Vladimir Poutine a reconnu, mardi 30 juin, « une certaine pénurie » de carburant en Russie, conséquence des frappes ukrainiennes répétées contre les raffineries russes. Cette déclaration intervient alors que les restrictions de vente d’essence s’étendent à des dizaines de régions et que la Crimée a été placée en situation d’urgence.
Pour la première fois depuis le début du conflit, le président russe a admis publiquement que les attaques ukrainiennes contre les infrastructures pétrolières russes provoquent des perturbations dans l’approvisionnement en carburant. Les frappes de drones, qui se sont intensifiées ces dernières semaines, ont endommagé ou détruit une vingtaine de raffineries sur le territoire russe.
« Nous voyons les problèmes », a déclaré Vladimir Poutine, cité par plusieurs médias, reconnaissant que les capacités de raffinage du pays sont sous pression. Selon des sources concordantes, la production de carburant en Russie a chuté d’environ 25 % depuis le début des attaques ukrainiennes ciblées contre les installations pétrolières.

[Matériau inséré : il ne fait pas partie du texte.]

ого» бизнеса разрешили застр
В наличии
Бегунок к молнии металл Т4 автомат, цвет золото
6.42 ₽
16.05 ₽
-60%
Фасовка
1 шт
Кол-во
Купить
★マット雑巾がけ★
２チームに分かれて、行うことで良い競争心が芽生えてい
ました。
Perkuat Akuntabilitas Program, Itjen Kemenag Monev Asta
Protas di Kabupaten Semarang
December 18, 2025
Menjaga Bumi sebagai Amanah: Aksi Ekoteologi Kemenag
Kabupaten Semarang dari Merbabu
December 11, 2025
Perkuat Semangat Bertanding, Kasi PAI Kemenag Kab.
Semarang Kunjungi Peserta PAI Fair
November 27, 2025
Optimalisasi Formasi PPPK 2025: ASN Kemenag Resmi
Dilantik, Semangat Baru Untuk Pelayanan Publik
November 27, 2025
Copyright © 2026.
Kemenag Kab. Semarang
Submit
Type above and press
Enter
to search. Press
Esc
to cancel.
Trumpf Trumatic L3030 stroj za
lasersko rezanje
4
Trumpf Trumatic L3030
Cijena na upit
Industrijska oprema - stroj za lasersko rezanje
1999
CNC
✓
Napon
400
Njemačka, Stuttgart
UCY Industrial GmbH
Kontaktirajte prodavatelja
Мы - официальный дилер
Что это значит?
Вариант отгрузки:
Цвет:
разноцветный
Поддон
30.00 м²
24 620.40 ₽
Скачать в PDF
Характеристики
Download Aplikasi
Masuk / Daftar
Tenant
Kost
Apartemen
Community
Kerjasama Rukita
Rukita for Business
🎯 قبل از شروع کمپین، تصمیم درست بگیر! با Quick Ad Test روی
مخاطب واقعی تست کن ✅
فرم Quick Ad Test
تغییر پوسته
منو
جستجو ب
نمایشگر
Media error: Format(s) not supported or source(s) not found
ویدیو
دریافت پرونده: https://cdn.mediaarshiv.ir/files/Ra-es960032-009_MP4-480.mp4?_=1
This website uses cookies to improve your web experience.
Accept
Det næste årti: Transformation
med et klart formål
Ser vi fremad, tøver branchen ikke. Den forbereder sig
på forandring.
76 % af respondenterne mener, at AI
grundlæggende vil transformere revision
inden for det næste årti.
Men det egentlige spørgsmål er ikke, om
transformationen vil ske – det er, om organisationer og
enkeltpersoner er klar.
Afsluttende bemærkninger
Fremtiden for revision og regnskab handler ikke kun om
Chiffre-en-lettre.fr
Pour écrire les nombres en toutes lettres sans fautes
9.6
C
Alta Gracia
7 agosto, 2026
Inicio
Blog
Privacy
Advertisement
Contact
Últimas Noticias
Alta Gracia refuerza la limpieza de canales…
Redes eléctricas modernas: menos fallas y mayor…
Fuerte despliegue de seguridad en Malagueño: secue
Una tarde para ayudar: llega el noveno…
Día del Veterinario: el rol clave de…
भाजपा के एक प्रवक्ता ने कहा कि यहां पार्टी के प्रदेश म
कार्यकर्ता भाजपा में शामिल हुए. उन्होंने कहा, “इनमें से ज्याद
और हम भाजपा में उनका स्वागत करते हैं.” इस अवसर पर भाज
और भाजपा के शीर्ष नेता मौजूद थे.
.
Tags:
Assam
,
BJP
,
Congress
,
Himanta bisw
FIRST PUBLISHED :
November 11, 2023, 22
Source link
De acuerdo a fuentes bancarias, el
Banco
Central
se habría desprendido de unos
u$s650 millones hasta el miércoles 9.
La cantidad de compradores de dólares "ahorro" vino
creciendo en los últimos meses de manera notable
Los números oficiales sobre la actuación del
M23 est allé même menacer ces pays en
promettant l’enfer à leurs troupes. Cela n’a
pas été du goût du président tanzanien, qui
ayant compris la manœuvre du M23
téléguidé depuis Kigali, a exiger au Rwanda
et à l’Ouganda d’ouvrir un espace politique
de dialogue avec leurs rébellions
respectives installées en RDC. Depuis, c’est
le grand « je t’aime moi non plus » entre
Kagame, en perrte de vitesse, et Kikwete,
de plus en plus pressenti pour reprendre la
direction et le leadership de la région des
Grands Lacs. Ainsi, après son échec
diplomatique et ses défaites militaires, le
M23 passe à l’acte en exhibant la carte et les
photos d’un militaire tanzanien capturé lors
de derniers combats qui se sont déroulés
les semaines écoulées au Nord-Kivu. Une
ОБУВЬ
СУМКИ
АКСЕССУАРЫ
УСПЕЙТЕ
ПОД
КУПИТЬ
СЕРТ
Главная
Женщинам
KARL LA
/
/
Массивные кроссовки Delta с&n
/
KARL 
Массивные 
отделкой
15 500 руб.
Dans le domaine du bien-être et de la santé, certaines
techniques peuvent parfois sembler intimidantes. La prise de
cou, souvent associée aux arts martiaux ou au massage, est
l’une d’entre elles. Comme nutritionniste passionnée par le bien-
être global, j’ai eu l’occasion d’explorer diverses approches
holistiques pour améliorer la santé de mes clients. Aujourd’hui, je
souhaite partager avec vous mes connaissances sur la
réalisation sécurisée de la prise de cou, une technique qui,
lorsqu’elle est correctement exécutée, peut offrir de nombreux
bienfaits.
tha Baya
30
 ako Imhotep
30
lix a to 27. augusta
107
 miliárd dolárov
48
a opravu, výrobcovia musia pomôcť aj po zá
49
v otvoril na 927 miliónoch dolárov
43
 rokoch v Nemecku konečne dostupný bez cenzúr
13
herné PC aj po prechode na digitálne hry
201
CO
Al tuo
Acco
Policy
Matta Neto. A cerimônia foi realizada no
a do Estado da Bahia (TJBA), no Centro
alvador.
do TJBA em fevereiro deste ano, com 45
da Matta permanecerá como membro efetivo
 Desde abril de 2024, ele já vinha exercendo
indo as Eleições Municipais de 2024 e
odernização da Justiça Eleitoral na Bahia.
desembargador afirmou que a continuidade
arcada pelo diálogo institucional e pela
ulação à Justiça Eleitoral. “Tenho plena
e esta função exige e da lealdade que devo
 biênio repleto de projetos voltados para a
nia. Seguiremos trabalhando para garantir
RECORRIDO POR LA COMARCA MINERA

Une pénurie qui s’étend à des dizaines de régions
La pénurie de carburant touche désormais plus de vingt régions russes, selon les autorités locales. Dans plusieurs d’entre elles, des restrictions de vente d’essence ont été imposées, limitant les quantités que chaque automobiliste peut acheter. En Crimée, péninsule annexée par Moscou en 2014, les autorités ont placé le territoire en « situation d’urgence » face à la pénurie de carburant et aux coupures d’électricité qui affectent la population.
La Crimée, en particulier, subit de plein fouet les frappes ukrainiennes. Privée d’une partie de son approvisionnement en carburant et en électricité, la péninsule connaît des restrictions sévères à la pompe. Les autorités russes ont suspendu la vente de carburant au grand public dans certaines stations-service, provoquant des files d’attente et des tensions.
Des frappes ukrainiennes de plus en plus profondes
Les attaques ukrainiennes contre les infrastructures énergétiques russes se sont intensifiées depuis le printemps 2026. Kiev a ciblé des raffineries, des dépôts pétroliers et des oléoducs, cherchant à affaiblir la machine de guerre russe en perturbant son approvisionnement en carburant. Selon les analystes, il s’agit de la pire pénurie de carburant que connaît la Russie depuis 2009.
Cette stratégie a conduit Moscou à interdire les exportations d’essence et de kérosène, et à envisager une interdiction totale des exportations de gazole. La Russie a également entamé des négociations avec le Kazakhstan pour importer 50 000 tonnes d’essence, afin de pallier les pénuries intérieures.
Une reconnaissance inédite de la part du Kremlin
L’aveu de Vladimir Poutine marque un tournant dans le discours officiel russe. Jusqu’à présent, le Kremlin minimisait l’impact des frappes ukrainiennes sur son économie. Cette reconnaissance intervient alors que l’Ukraine a revendiqué avoir mené des attaques ayant détruit le pont de Tchonhar, qui relie la Crimée au continent russe, isolant davantage la péninsule.
Les experts interrogés par plusieurs médias internationaux estiment que cette situation place la Russie dans une position délicate, un grand pays exportateur d’énergie se trouvant contraint de rationner son propre carburant.
À Moscou et à Saint-Pétersbourg, des restrictions à la pompe ont été signalées, avec des stations-service limitant le volume d’essence vendu par client. Selon des sources concordantes, ces mesures s’ajoutent à l’interdiction des exportations de carburant décidée par le gouvernement russe ces dernières semaines. La région d’Irkoutsk, en Sibérie, a également renforcé ses propres restrictions face à l’aggravation de la situation.
Sur le plan diplomatique, cette reconnaissance intervient alors que les Européens redoutent une fuite en avant du Kremlin. La Russie a récemment affirmé avoir intercepté plusieurs centaines de drones ukrainiens en direction de Moscou, illustrant l’intensification des frappes ukrainiennes en profondeur sur le territoire russe. Le pont de Crimée, voie d’approvisionnement stratégique, a été à plusieurs reprises la cible d’attaques.